Transcrivez mot pour mot le passage du texte sur la mobilisation pour les retraites, de "D'autant que les" à "une démarche jusqu'au-boutiste.".
-------- BLOC DE TEXTE --------
D'autant que les routiers, à leur tour, entrent dans la danse en utilisant leur
arme favorite, le blocage des autoroutes et des boulevards périphériques qui
entourent les principales grandes agglomérations.
De leur côté, les
syndicats cherchent également un second souffle. Fait rare, cette mobilisation,
qui dure depuis le printemps, s'est réalisée dans une complète unité syndicale.
En France, il y autant de syndicats que de fromages, le plus souvent en
désaccord sur tout (les syndicats, pas les fromages). Sur les retraites, ils
ont travaillé à l'unisson. Il est vrai que l'intransigeance gouvernementale les
contraignait à l'unité : gagner ensemble… ou perdre ensemble. Le refus de
Sarkozy à la moindre concession les contraint également à une démarche jusqu'au-boutiste.
-------- ENTRÉES DE DONNÉES --------
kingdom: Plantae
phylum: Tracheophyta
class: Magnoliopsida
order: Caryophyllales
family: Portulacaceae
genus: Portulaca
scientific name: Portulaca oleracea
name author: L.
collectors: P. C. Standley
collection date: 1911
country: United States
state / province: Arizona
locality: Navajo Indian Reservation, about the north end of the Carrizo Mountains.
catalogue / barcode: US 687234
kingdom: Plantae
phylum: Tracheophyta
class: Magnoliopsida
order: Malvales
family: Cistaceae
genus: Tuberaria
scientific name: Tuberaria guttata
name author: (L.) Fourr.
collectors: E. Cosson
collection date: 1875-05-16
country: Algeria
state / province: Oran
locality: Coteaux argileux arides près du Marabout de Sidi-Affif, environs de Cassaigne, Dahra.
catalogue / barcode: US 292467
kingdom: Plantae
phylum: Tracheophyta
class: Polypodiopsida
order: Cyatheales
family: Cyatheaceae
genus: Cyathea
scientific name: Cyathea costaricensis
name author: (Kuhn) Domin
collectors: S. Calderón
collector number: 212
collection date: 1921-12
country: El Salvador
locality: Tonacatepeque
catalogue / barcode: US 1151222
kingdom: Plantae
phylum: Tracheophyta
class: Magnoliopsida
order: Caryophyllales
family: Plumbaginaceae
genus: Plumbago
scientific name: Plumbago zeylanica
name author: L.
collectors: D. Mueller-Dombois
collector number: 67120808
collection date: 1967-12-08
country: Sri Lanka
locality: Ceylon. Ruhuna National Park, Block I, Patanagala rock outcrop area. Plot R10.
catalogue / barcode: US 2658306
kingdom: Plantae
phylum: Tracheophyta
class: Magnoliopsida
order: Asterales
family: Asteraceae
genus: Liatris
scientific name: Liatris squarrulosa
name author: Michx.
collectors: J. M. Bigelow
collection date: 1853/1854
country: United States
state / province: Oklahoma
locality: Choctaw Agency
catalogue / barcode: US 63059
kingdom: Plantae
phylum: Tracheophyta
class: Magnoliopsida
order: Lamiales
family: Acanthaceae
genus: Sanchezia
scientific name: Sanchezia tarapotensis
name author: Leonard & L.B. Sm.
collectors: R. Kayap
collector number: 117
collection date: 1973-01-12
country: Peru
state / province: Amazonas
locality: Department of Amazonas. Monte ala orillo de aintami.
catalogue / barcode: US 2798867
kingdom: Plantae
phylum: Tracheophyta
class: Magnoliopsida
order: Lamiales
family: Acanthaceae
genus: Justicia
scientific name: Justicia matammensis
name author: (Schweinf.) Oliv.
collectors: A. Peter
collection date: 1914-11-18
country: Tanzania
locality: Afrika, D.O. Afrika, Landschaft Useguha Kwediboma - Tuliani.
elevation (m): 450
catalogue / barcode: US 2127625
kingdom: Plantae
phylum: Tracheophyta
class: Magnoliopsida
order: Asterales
--------
◆ RÉPONSE ATTENDUE:
D'autant que les routiers, à leur tour, entrent dans la danse en utilisant leur
arme favorite, le blocage des autoroutes et des boulevards périphériques qui
entourent les principales grandes agglomérations.
De leur côté, les
syndicats cherchent également un second souffle. Fait rare, cette mobilisation,
qui dure depuis le printemps, s'est réalisée dans une complète unité syndicale.
En France, il y autant de syndicats que de fromages, le plus souvent en
désaccord sur tout (les syndicats, pas les fromages). Sur les retraites, ils
ont travaillé à l'unisson. Il est vrai que l'intransigeance gouvernementale les
contraignait à l'unité : gagner ensemble… ou perdre ensemble. Le refus de
Sarkozy à la moindre concession les contraint également à une démarche jusqu'au-boutiste.